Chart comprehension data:
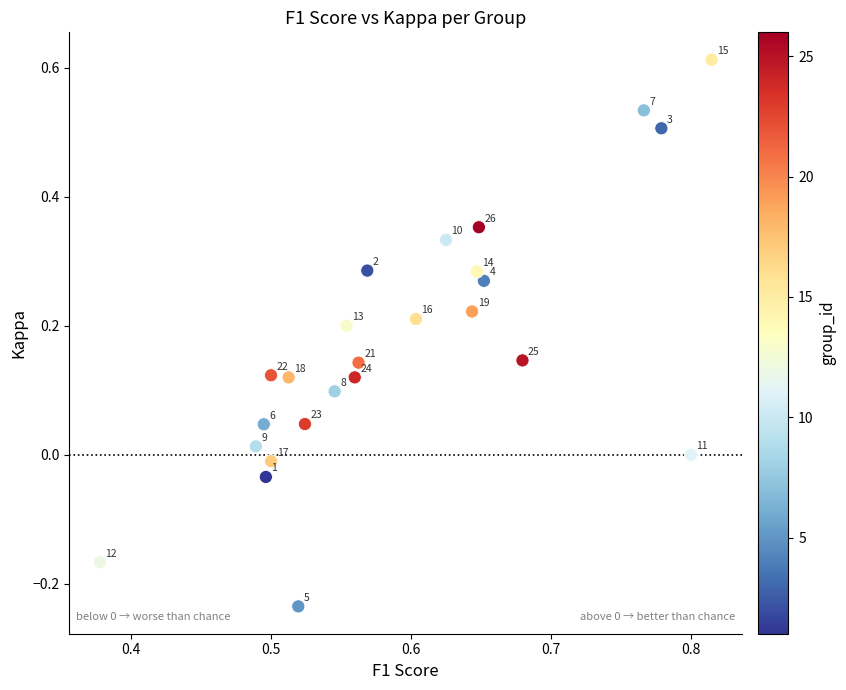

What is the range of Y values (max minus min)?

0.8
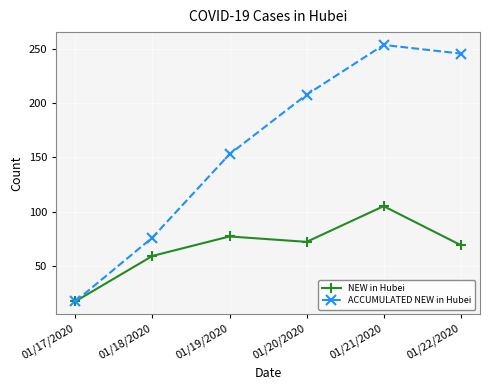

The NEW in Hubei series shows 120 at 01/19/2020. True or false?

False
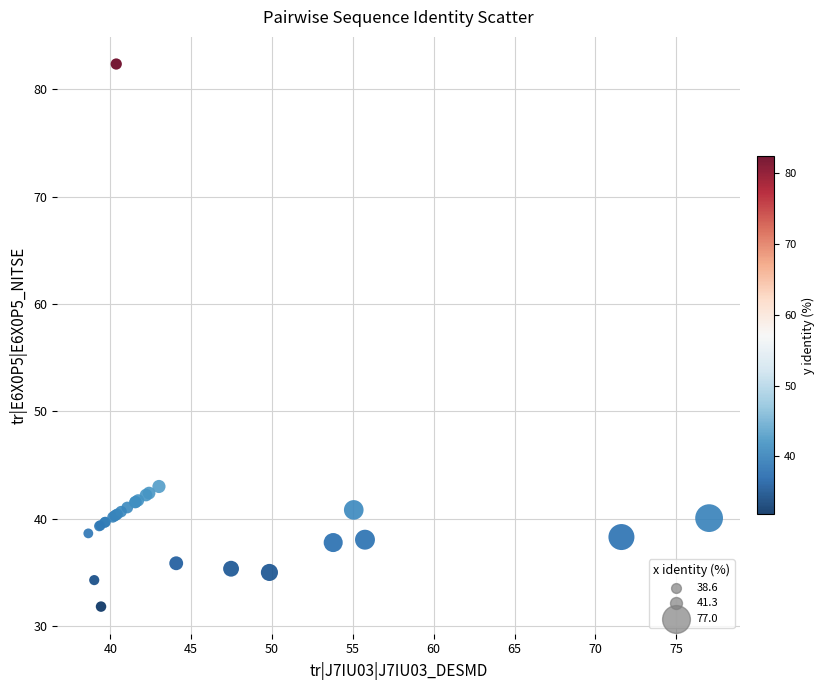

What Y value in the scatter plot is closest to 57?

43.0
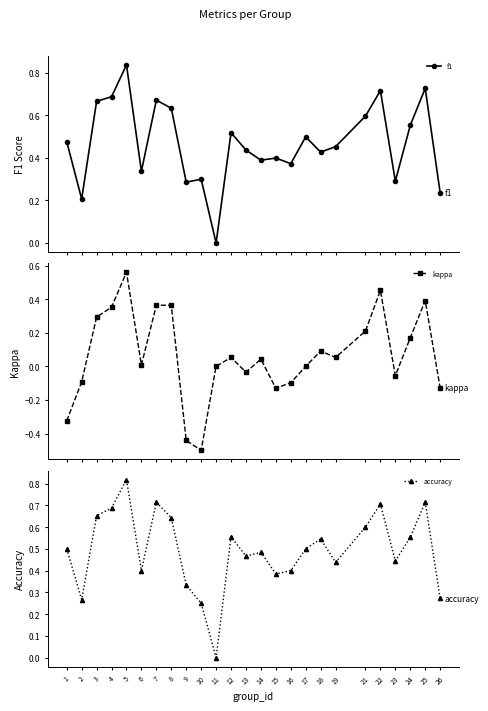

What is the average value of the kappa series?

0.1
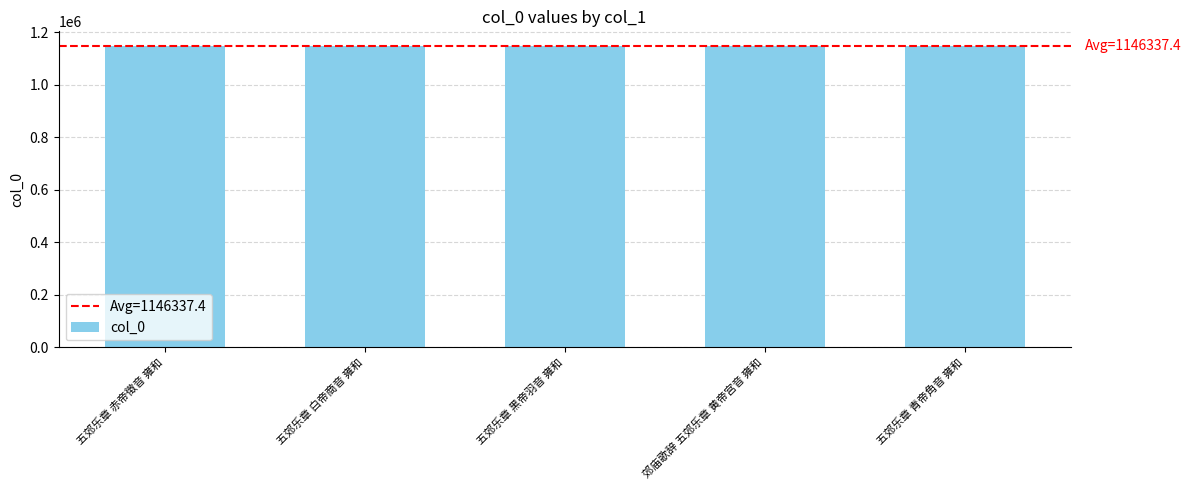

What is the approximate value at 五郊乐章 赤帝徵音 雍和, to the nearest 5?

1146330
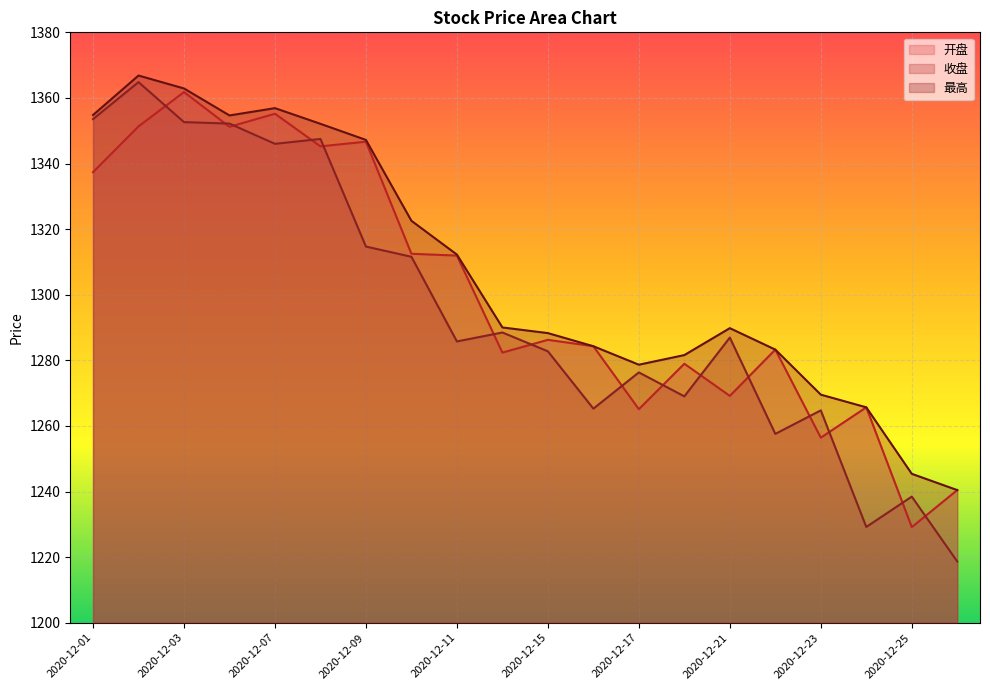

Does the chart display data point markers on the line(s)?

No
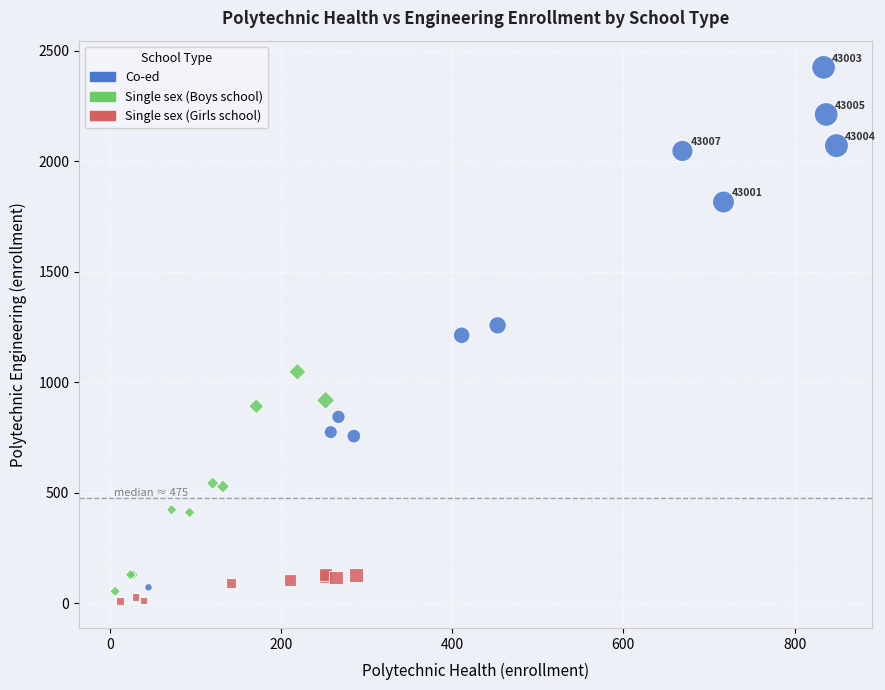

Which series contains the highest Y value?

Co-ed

• TASK PROMPT: Please retype every item above word for word, leaving the pictures out of your copy.

• SOLUTION FOR THIS EXERCISE:
What is the range of Y values (max minus min)?

0.8

The NEW in Hubei series shows 120 at 01/19/2020. True or false?

False

What Y value in the scatter plot is closest to 57?

43.0

What is the average value of the kappa series?

0.1

What is the approximate value at 五郊乐章 赤帝徵音 雍和, to the nearest 5?

1146330

Does the chart display data point markers on the line(s)?

No

Which series contains the highest Y value?

Co-ed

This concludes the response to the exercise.